I think that is the case for an ideal inductor with no resistance. Also a running motor is an inductive load with a less than ideal power factor.
You seem to be confusing a couple of concepts. Leading versus lagging has to do with the relationship of current to voltage in a system. Because we generally supply a voltage and the current is whatever it is, we use the voltage waveform as reference. If we plot the current and the voltage, we will see a shift and if the current reaches a particular point in its waveform (such as the peak or the negative going zero crossing or whatever) before the corresponding point on the voltage waveform, then we say that the current is leading the voltage. If we see that the current reaches that point after the voltage waveform does, then we say that the current is lagging the voltage. The key is that we always use the voltage as our reference.
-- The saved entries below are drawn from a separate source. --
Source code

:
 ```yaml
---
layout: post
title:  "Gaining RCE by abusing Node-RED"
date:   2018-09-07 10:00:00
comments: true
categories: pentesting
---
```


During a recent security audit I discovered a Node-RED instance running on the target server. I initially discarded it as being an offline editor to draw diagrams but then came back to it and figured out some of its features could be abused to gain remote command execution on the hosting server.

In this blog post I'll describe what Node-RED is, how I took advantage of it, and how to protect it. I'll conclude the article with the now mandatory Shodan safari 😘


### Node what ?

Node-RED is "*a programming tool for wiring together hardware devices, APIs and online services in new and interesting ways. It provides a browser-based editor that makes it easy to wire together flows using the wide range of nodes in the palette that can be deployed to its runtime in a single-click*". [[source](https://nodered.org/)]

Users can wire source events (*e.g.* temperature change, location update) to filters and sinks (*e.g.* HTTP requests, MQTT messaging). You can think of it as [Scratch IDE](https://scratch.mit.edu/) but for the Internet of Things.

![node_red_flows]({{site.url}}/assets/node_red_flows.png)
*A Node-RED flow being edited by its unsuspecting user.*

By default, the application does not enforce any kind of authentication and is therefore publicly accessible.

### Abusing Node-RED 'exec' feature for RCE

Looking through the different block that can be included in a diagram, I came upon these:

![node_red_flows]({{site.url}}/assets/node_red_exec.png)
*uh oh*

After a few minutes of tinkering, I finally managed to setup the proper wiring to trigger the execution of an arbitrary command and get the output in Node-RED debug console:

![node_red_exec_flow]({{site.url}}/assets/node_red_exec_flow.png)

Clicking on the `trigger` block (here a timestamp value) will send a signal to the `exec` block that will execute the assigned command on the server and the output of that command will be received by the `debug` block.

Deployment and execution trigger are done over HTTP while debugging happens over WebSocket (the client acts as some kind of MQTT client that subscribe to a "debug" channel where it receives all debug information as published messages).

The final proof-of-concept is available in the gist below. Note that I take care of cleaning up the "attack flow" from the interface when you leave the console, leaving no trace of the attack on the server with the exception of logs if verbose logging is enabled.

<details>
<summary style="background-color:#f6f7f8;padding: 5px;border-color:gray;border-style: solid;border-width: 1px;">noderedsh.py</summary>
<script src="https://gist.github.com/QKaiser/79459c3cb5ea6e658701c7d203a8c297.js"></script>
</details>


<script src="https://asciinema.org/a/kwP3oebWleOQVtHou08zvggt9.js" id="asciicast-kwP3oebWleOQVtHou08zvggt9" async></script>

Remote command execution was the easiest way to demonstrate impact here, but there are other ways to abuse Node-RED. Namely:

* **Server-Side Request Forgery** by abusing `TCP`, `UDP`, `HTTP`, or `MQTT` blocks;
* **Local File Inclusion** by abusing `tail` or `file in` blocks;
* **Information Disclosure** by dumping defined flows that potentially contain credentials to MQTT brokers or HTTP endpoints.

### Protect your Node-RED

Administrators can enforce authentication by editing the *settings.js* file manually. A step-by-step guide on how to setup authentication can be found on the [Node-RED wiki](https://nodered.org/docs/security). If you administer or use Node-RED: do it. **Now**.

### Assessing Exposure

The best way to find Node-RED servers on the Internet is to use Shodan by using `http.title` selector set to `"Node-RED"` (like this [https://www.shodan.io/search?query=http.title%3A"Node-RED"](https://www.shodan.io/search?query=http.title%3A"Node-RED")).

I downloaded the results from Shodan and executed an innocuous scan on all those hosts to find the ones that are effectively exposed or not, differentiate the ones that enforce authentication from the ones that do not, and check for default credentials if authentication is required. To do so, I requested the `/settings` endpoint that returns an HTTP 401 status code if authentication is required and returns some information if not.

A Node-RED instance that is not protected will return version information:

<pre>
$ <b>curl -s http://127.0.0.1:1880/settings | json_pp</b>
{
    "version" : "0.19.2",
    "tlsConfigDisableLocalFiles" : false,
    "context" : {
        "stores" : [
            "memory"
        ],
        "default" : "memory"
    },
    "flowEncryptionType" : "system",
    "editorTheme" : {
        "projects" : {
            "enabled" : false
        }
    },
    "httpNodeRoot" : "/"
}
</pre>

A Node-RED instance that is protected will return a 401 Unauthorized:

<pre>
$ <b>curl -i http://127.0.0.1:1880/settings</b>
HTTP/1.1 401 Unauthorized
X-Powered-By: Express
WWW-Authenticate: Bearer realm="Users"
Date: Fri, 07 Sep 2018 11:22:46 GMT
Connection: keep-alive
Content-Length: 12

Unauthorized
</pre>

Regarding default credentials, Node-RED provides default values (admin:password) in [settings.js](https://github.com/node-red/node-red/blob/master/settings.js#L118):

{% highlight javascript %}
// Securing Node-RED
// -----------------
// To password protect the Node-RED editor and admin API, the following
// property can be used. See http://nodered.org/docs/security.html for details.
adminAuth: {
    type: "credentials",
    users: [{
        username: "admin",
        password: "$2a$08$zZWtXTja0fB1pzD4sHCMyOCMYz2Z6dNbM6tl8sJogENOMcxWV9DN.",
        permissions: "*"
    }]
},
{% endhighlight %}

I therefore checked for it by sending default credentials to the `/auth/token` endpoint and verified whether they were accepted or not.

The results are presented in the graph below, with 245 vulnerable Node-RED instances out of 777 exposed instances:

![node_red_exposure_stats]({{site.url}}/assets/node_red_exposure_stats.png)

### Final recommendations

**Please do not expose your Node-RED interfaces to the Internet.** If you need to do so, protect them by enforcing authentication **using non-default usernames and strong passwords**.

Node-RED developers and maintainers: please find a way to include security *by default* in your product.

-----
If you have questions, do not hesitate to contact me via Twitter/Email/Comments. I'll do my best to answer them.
So if V leads I by 90°, that means that I lags V by 90°. As for the power factor, note that cos(θ − φ) is the same as cos(φ - θ), so the power factor only depends on the magnitude of the phase difference between voltage and current, not on which is leading or lagging. The power factor itself is positive for both. But we need to distinguish between the case of a less-than-one power factor caused by a capacitive load and that caused by an inductive load because what we do to compensate for each case is very different. So we label the power factor with the same label that describes the relationship of the current to the voltage.